Things are so much better done together! And, good thing Northern Virginia is full of fun activities to do with family and/or friends! This week you can check out the Bennu asteroid at the Smithsonian.

The Smithsonian Institution has always been a hub of scientific exploration and discovery, and its latest exhibition is no exception. At the Museum of Natural History, a remarkable display promises to capture the attention of space enthusiasts and scientists alike. Beginning on November 3rd, the Smithsonian will unveil a captivating exhibition that features samples from the Bennu asteroid. This exhibit offers a new perspective on some of the mysteries of our planet’s history.

A Journey to Bennu

The centerpiece of the exhibition is a collection of samples from the Bennu asteroid. This small celestial body orbits the Sun and has been a subject of fascination for scientists for many years. The Bennu asteroid, named after the ancient Egyptian bird deity associated with rebirth, is a primitive, carbon-rich asteroid. It was the target of NASA’s OSIRIS-REx mission. The mission collected samples from the asteroid’s surface in 2020 and returned them to Earth in September 2023. The Smithsonian’s exhibit is a result of close collaboration with NASA. It allows visitors an opportunity to explore pieces of an object that has journeyed through the cosmos for billions of years.

A Glimpse into the Past

The samples on display at the Smithsonian reveal a glimpse into the early history of our solar system. Scientists believe that carbon-rich asteroids like Bennu may hold clues to the origin of life on Earth, as they are remnants from the early solar system, containing a time capsule of the materials that existed when planets were forming.

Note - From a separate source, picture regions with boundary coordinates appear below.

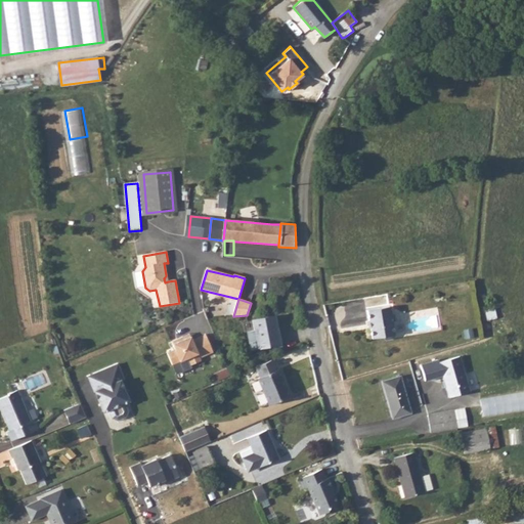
[(389,307),(367,310),(372,339),(381,338),(384,341),(391,340),(393,336),(389,307)]
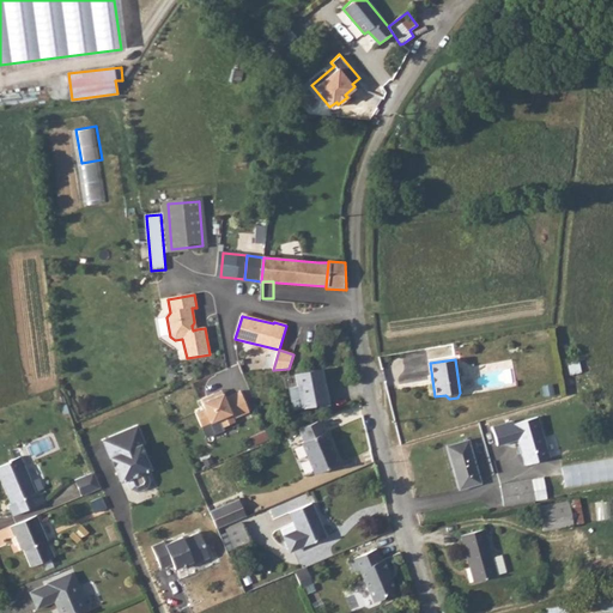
[(297,386),(287,388),(292,411),(328,404),(321,370),(295,375),(297,386)]
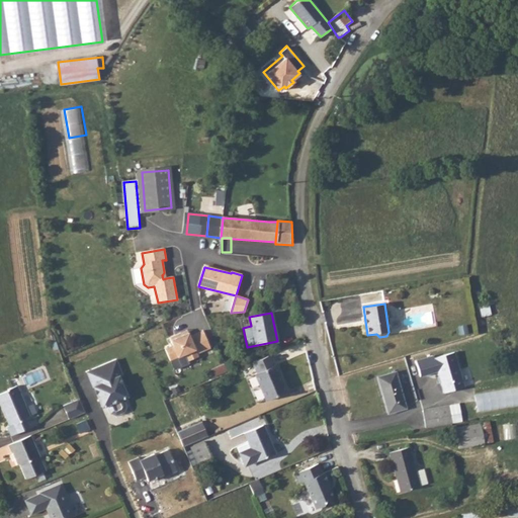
[(182,333),(170,338),(174,346),(166,349),(171,361),(186,355),(189,361),(199,357),(198,354),(211,348),(204,331),(191,337),(189,333),(183,336),(182,333)]
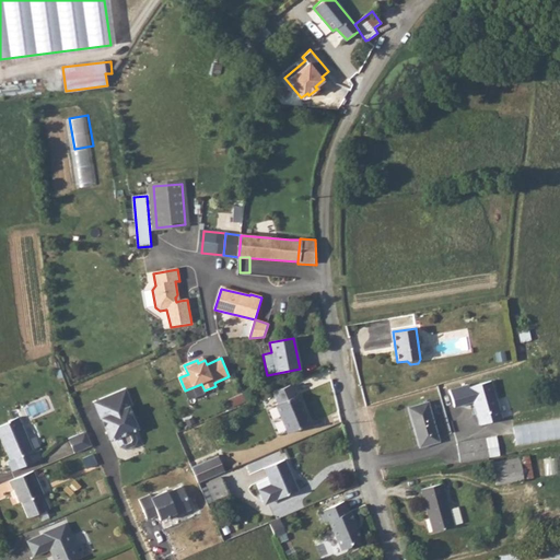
[(469,386),(450,392),(455,409),(474,403),(480,427),(502,420),(491,382),(470,388),(469,386)]
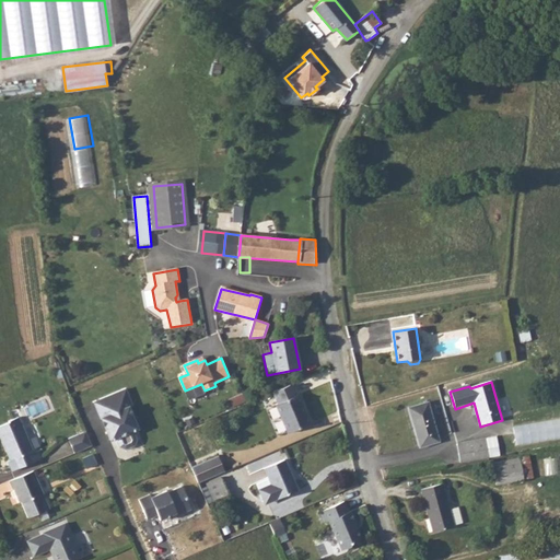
[(291,385),(275,393),(279,404),(276,405),(288,433),(311,424),(300,395),(295,397),(291,385)]
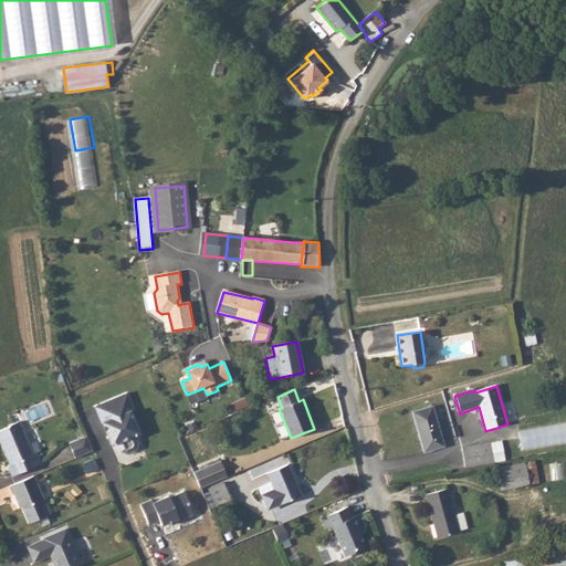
[(128,396),(96,409),(104,425),(106,423),(111,432),(107,433),(113,447),(118,444),(124,457),(140,450),(135,438),(140,435),(132,413),(135,411),(128,396)]
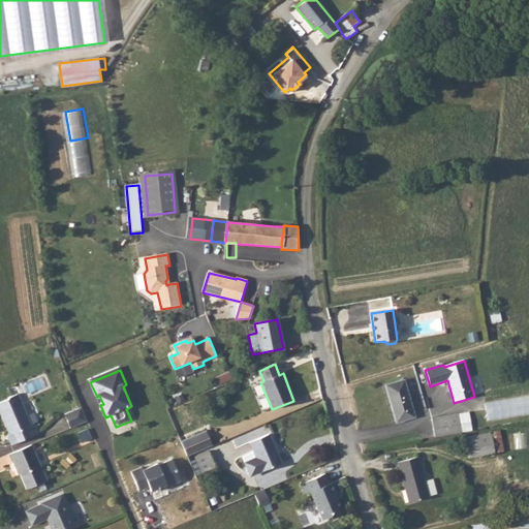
[(406,380),(386,386),(397,423),(415,418),(406,380)]
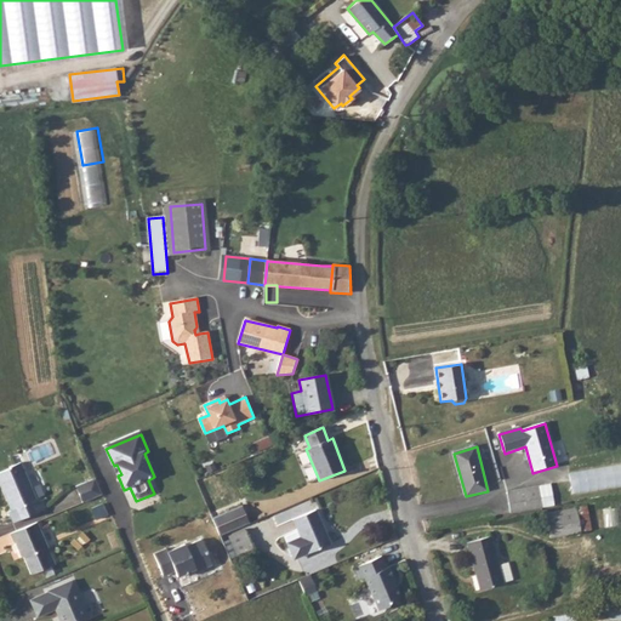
[(620,465),(571,469),(573,491),(620,486),(620,465)]
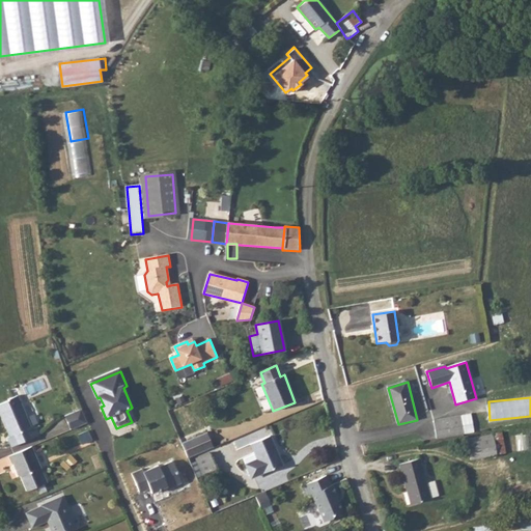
[(7,439),(11,448),(37,437),(33,426),(31,427),(22,406),(0,414),(6,429),(7,428),(11,437),(7,439)]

Visitors to the exhibition will be able to see actual pieces of Bennu and learn about the complex scientific techniques used to collect and study them.

Unveiling the Mysteries

One of the most exciting aspects of the Smithsonian’s Bennu exhibition is the opportunity for visitors to understand the significance of this asteroid and its potential impact on Earth. While Bennu is not a planet-sized threat, it is classified as a Near-Earth Object (NEO), and its trajectory brings it close to our planet. Scientists are keenly interested in studying NEOs like Bennu to better predict their orbits and assess any potential hazards they may pose in the future.

Visiting the Exhibit

The Bennu sample will be on display in the National Museum of Natural History’s Janet Annenberg Hooker Hall of Geology, Gems, and Minerals meteorite gallery. Visitors can also view models of the OSIRIS-Rex spacecraft that collected the samples and returned them to Earth. The museum is open daily from 10:00 am until 5:30pm and admission is free. 

If you’re looking for a space-inspired adventure that combines science and history, this is a must see.  It’s a journey that will inspire, educate, and leave you with a newfound appreciation for the mysteries of the universe.